Das Rekursgericht sprach aus, daß der ordentliche Revisionsrekurs zulässig sei, weil eine Rechtsprechung des OGH zu der Frage fehle, inwieweit ein Gesellschafter zunächst selbst versuchen müsse, bei Fehlen eines Geschäftsführers Abhilfe durch die Gesellschafterversammlung herbeizuführen, bevor die gerichtliche Bestellung eines Notgeschäftsführers gemäß § 15a GmbHG gerechtfertigt sei.

Rechtliche Beurteilung

Der Revisionsrekurs ist aus den vom Rekursgericht genannten Gründen zulässig, aber nicht berechtigt.

Der Rechtsmittelwerber hat vorgebracht, seine Geschäftsführerbefugnis zurückgelegt zu haben und die Kopie eines Klagsentwurfes mit dem Urteilsbegehren vorgelegt, die beklagte Gesellschaft (im Hinblick auf die erklärte Zurücklegung der Geschäftsführerbefugnis) zu verpflichten, die Löschung des Klägers als Geschäftsführer der GesmbH im Firmenbuch des Landesgerichtes Eisenstadt anzumelden.

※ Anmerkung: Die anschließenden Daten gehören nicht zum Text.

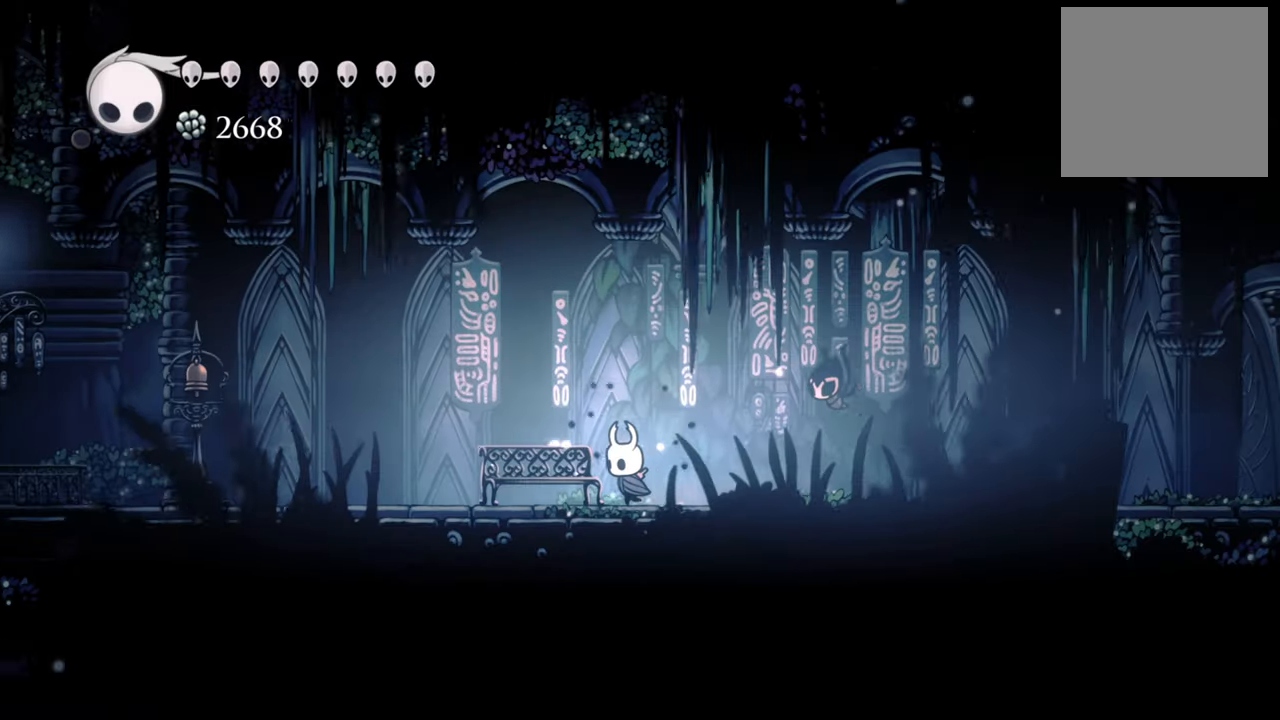
{"buttons": ["DPAD_LEFT"], "events": [[140, "DPAD_LEFT", "up"], [440, "DPAD_LEFT", "down"]]}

In der Entscheidung SZ 58/181 = JBl 1986, 242 hat der Oberste Gerichtshof ausgesprochen, daß auch der einzige Geschäftsführer einer GmbH seine Funktion jederzeit zurücklegen kann. Setzt die GmbH nach dem Ausscheiden ihres einzigen Geschäftsführers keine Schritte zur Bestellung eines neuen Geschäftsführers und zur Durchführung der Löschung des ausgeschiedenen Geschäftsführers im Handelsregister (Firmenbuch), so hat dieser das Recht, zur Durchführung seiner Löschung im Handelsregister (nunmehr Firmenbuch) die Bestellung eines Notgeschäftsführers gemäß § 15a GmbHG zu beantragen. Nach dem dieser Entscheidung zugrundeliegenden Sachverhalt hatte das Erstgericht auf Grund des Antrages der ausgeschiedenen Geschäftsführerin, die nicht auch Gesellschafterin der GmbH war, die Gesellschafter mit Beschluß bei sonstiger Verhängung einer Ordnungsstrafe aufgefordert, einen neuen Geschäftsführer zu bestellen und für dessen Anmeldung und für die Löschung der ausgeschiedenen Geschäftsführerin Sorge zu tragen, sowie nach einer Auskunft der Kammer der gewerblichen Wirtschaft, daß die Gesellschaft keinerlei Tätigkeit mehr ausübe, auch das Verfahren zur amtswegigen Löschung wegen Vermögenslosigkeit eingeleitet, welche in der Folge allerdings an einem Widerspruch des Finanzamtes scheiterte.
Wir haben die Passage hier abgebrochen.